Exercise - Each line from the one with "59: (459, 167, 0.25)" through the last line below must be written out exactly. Do not copy pictures.

------------------------------------

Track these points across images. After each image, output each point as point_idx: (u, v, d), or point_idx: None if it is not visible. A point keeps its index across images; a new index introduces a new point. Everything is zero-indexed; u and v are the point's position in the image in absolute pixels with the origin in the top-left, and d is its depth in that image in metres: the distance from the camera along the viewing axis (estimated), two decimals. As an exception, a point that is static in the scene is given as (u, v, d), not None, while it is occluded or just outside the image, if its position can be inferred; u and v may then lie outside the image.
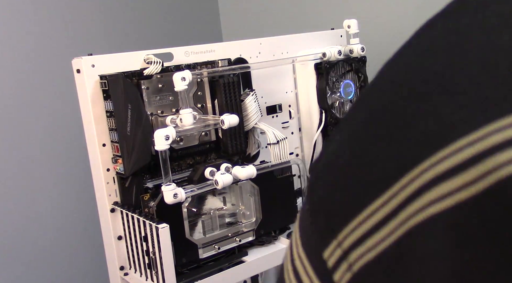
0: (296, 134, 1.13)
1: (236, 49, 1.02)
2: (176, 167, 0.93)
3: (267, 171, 0.95)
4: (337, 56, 1.05)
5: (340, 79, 1.07)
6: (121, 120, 0.85)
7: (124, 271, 0.93)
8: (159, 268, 0.84)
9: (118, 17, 1.62)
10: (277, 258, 0.97)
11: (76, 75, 0.88)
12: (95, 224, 0.97)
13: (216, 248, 0.93)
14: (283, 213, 1.01)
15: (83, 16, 1.54)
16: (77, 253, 1.54)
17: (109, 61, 0.88)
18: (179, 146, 0.93)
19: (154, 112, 0.90)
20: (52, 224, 1.50)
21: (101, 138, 0.89)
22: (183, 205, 0.88)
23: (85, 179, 1.09)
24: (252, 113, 0.97)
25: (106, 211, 0.91)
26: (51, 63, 1.46)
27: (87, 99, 0.87)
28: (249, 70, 1.01)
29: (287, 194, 1.01)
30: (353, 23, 1.06)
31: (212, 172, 0.88)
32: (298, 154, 1.13)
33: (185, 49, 0.95)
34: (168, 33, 1.74)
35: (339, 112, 1.08)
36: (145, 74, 0.87)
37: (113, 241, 0.92)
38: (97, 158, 0.89)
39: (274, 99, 1.08)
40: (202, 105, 0.95)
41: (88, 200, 1.25)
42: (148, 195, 0.88)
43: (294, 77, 1.11)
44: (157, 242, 0.82)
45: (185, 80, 0.83)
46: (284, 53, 1.08)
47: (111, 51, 0.91)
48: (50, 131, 1.48)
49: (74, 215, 1.53)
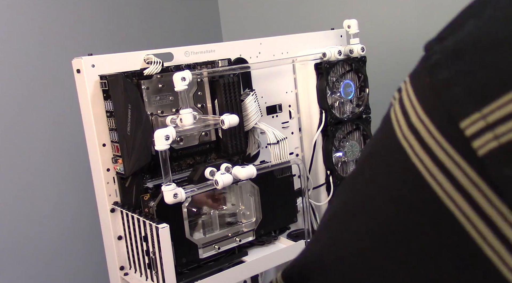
0: (296, 134, 1.13)
1: (236, 49, 1.02)
2: (176, 167, 0.93)
3: (267, 171, 0.95)
4: (337, 56, 1.05)
5: (340, 79, 1.07)
6: (121, 120, 0.85)
7: (124, 271, 0.93)
8: (159, 268, 0.84)
9: (118, 17, 1.62)
10: (277, 258, 0.97)
11: (76, 75, 0.88)
12: (95, 224, 0.97)
13: (216, 248, 0.93)
14: (283, 213, 1.01)
15: (83, 16, 1.54)
16: (77, 253, 1.54)
17: (109, 61, 0.88)
18: (179, 146, 0.93)
19: (154, 112, 0.90)
20: (52, 224, 1.50)
21: (101, 138, 0.89)
22: (183, 205, 0.88)
23: (85, 179, 1.09)
24: (252, 113, 0.97)
25: (106, 211, 0.91)
26: (51, 63, 1.46)
27: (87, 99, 0.87)
28: (249, 70, 1.01)
29: (287, 194, 1.01)
30: (353, 23, 1.06)
31: (212, 172, 0.88)
32: (298, 154, 1.13)
33: (185, 49, 0.95)
34: (168, 33, 1.74)
35: (339, 112, 1.08)
36: (145, 74, 0.87)
37: (113, 241, 0.92)
38: (97, 158, 0.89)
39: (274, 99, 1.08)
40: (202, 105, 0.95)
41: (88, 200, 1.25)
42: (148, 195, 0.88)
43: (294, 77, 1.11)
44: (157, 242, 0.82)
45: (185, 80, 0.83)
46: (284, 53, 1.08)
47: (111, 51, 0.91)
48: (50, 131, 1.48)
49: (74, 215, 1.53)
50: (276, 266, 1.00)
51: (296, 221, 1.04)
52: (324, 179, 1.09)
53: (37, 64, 1.45)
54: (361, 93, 1.10)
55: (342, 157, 1.09)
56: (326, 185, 1.09)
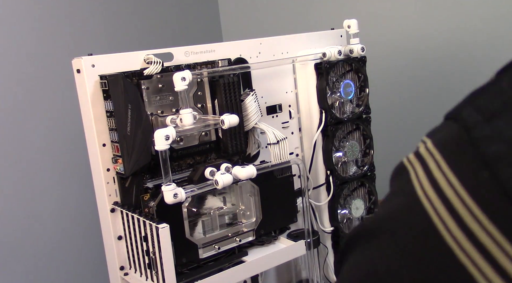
0: (296, 134, 1.13)
1: (236, 49, 1.02)
2: (176, 167, 0.93)
3: (267, 171, 0.95)
4: (337, 56, 1.05)
5: (340, 79, 1.07)
6: (121, 120, 0.85)
7: (124, 271, 0.93)
8: (159, 268, 0.84)
9: (118, 17, 1.62)
10: (277, 258, 0.97)
11: (76, 75, 0.88)
12: (95, 224, 0.97)
13: (216, 248, 0.93)
14: (283, 213, 1.01)
15: (83, 16, 1.54)
16: (77, 253, 1.54)
17: (109, 61, 0.88)
18: (179, 146, 0.93)
19: (154, 112, 0.90)
20: (52, 224, 1.50)
21: (101, 138, 0.89)
22: (183, 205, 0.88)
23: (85, 179, 1.09)
24: (252, 113, 0.97)
25: (106, 211, 0.91)
26: (51, 63, 1.46)
27: (87, 99, 0.87)
28: (249, 70, 1.01)
29: (287, 194, 1.01)
30: (353, 23, 1.06)
31: (212, 172, 0.88)
32: (298, 154, 1.13)
33: (185, 49, 0.95)
34: (168, 33, 1.74)
35: (339, 112, 1.08)
36: (145, 74, 0.87)
37: (113, 241, 0.92)
38: (97, 158, 0.89)
39: (274, 99, 1.08)
40: (202, 105, 0.95)
41: (88, 200, 1.25)
42: (148, 195, 0.88)
43: (294, 77, 1.11)
44: (157, 242, 0.82)
45: (185, 80, 0.83)
46: (284, 53, 1.08)
47: (111, 51, 0.91)
48: (50, 131, 1.48)
49: (74, 215, 1.53)
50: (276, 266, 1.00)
51: (296, 221, 1.04)
52: (324, 179, 1.09)
53: (37, 64, 1.45)
54: (361, 93, 1.10)
55: (342, 156, 1.09)
56: (326, 185, 1.09)
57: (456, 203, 0.24)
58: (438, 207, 0.24)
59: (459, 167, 0.25)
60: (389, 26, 1.42)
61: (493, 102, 0.25)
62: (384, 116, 1.41)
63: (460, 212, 0.24)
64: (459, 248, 0.24)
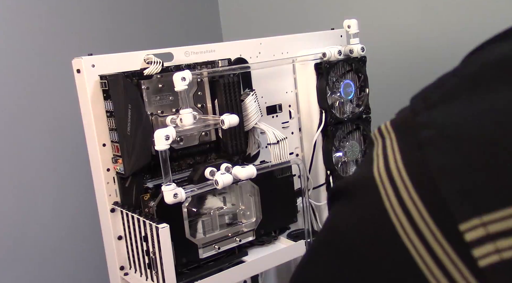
0: (296, 134, 1.13)
1: (236, 49, 1.02)
2: (176, 167, 0.93)
3: (267, 171, 0.95)
4: (337, 56, 1.05)
5: (340, 79, 1.07)
6: (121, 120, 0.85)
7: (124, 271, 0.93)
8: (159, 268, 0.84)
9: (118, 17, 1.62)
10: (277, 258, 0.97)
11: (76, 75, 0.88)
12: (95, 224, 0.97)
13: (216, 248, 0.93)
14: (283, 213, 1.01)
15: (83, 16, 1.54)
16: (77, 253, 1.54)
17: (109, 61, 0.88)
18: (179, 146, 0.93)
19: (154, 112, 0.90)
20: (52, 224, 1.50)
21: (101, 138, 0.89)
22: (183, 205, 0.88)
23: (85, 179, 1.09)
24: (252, 113, 0.97)
25: (106, 211, 0.91)
26: (51, 63, 1.46)
27: (87, 99, 0.87)
28: (249, 70, 1.01)
29: (287, 194, 1.01)
30: (353, 23, 1.06)
31: (212, 172, 0.88)
32: (298, 154, 1.13)
33: (185, 49, 0.95)
34: (168, 33, 1.74)
35: (339, 112, 1.08)
36: (145, 74, 0.87)
37: (113, 241, 0.92)
38: (97, 158, 0.89)
39: (274, 99, 1.08)
40: (202, 105, 0.95)
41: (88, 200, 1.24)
42: (148, 195, 0.88)
43: (294, 77, 1.11)
44: (157, 242, 0.82)
45: (185, 80, 0.83)
46: (284, 53, 1.08)
47: (111, 51, 0.91)
48: (50, 131, 1.48)
49: (74, 215, 1.53)
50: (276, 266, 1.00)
51: (296, 221, 1.04)
52: (324, 179, 1.09)
53: (37, 64, 1.45)
54: (361, 93, 1.10)
55: (342, 157, 1.09)
56: (326, 185, 1.09)
57: (396, 176, 0.27)
58: (384, 178, 0.28)
59: (403, 146, 0.28)
60: (389, 26, 1.42)
61: (434, 93, 0.29)
62: (384, 116, 1.41)
63: (398, 184, 0.27)
64: (393, 213, 0.27)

------------------------------------

Your response -
59: (459, 167, 0.25)
60: (389, 26, 1.42)
61: (493, 102, 0.25)
62: (384, 116, 1.41)
63: (460, 212, 0.24)
64: (459, 248, 0.24)
0: (296, 134, 1.13)
1: (236, 49, 1.02)
2: (176, 167, 0.93)
3: (267, 171, 0.95)
4: (337, 56, 1.05)
5: (340, 79, 1.07)
6: (121, 120, 0.85)
7: (124, 271, 0.93)
8: (159, 268, 0.84)
9: (118, 17, 1.62)
10: (277, 258, 0.97)
11: (76, 75, 0.88)
12: (95, 224, 0.97)
13: (216, 248, 0.93)
14: (283, 213, 1.01)
15: (83, 16, 1.54)
16: (77, 253, 1.54)
17: (109, 61, 0.88)
18: (179, 146, 0.93)
19: (154, 112, 0.90)
20: (52, 224, 1.50)
21: (101, 138, 0.89)
22: (183, 205, 0.88)
23: (85, 179, 1.09)
24: (252, 113, 0.97)
25: (106, 211, 0.91)
26: (51, 63, 1.46)
27: (87, 99, 0.87)
28: (249, 70, 1.01)
29: (287, 194, 1.01)
30: (353, 23, 1.06)
31: (212, 172, 0.88)
32: (298, 154, 1.13)
33: (185, 49, 0.95)
34: (168, 33, 1.74)
35: (339, 112, 1.08)
36: (145, 74, 0.87)
37: (113, 241, 0.92)
38: (97, 158, 0.89)
39: (274, 99, 1.08)
40: (202, 105, 0.95)
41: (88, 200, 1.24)
42: (148, 195, 0.88)
43: (294, 77, 1.11)
44: (157, 242, 0.82)
45: (185, 80, 0.83)
46: (284, 53, 1.08)
47: (111, 51, 0.91)
48: (50, 131, 1.48)
49: (74, 215, 1.53)
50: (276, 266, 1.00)
51: (296, 221, 1.04)
52: (324, 179, 1.09)
53: (37, 64, 1.45)
54: (361, 93, 1.10)
55: (342, 157, 1.09)
56: (326, 185, 1.09)
57: (396, 176, 0.27)
58: (384, 178, 0.28)
59: (403, 146, 0.28)
60: (389, 26, 1.42)
61: (434, 93, 0.29)
62: (384, 116, 1.41)
63: (398, 184, 0.27)
64: (393, 213, 0.27)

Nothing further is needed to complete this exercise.